Comparing Options In CD Weld Studs

There are many different applications that offer a perfect match for the use of a CD (Capacitor Discharge) stud welding system. In general, the CD stud welding process works best with smaller diameter weld studs and for use with thin workpieces.

Common applications for the use of the CD stud welding process include in assembly and fabrication of electronic components including pumps, electric motors, computers and communications devices and equipment.
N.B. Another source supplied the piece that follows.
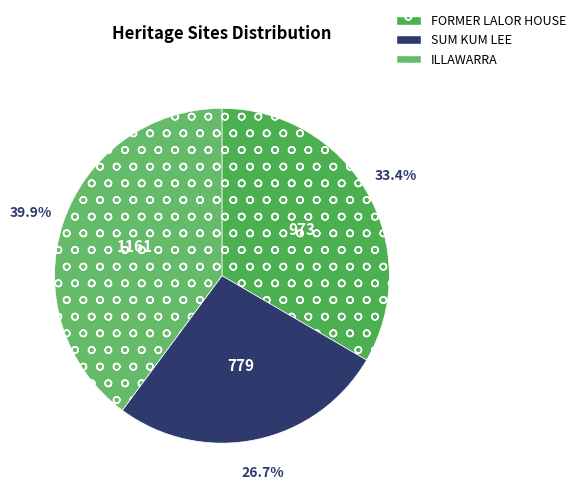

Count the number of slices in the pie.

3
This is also the processed used in making jewelry, as well as for small tools and hardware and kitchen items such as pots and pans as well as kitchen and cooking utensils.

As this is an extremely fast welding process, taking less than six milliseconds per weld, doesn’t build up a lot of heat, so there is no marring or distortion of the opposite surface of the material.
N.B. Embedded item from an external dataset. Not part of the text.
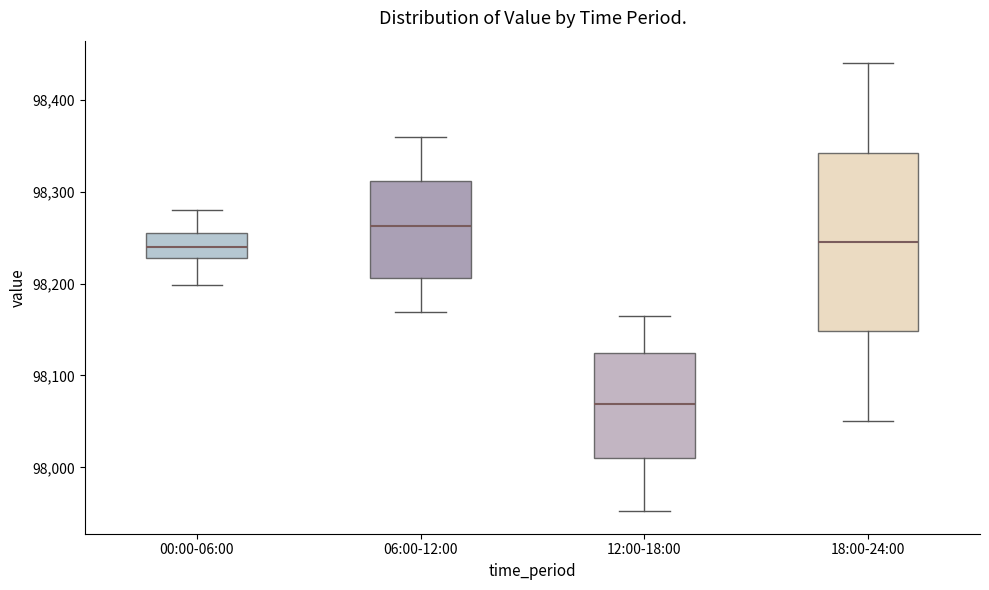

Which box has the highest median line?

06:00-12:00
Also, the fast process means that there is no need to use flux or any shielding gas when installing CD weld studs, which makes it a very simple process.

Options to Consider

There are two different types of CD weld studs used in most applications. The most commonly used general type of weld stud is the full thread. This is a literal description of the stud with the thread from top to bottom. This allows for easy attachment of the part and the ability to tighten down the nut to the desired position down the shaft of the stud.

The benefit to this is one weld stud can be used for thicker as well as the thinner parts. There will always be threading to the exact position required regardless of the dimensions of the parts being mated.

There are also non-threaded CD weld studs. These are also self-explanatory, and they care completely non-threaded. These weld studs can be used as locators or even as handles, and they are durable, strong and will last much longer than other types of hardware.

The third type of weld stud for CD weld system is the pitch diameter. This has a non-threaded component and then a thread of a specific length down the shaft. These are ideal for attaching specific parts of known and consistent thickness.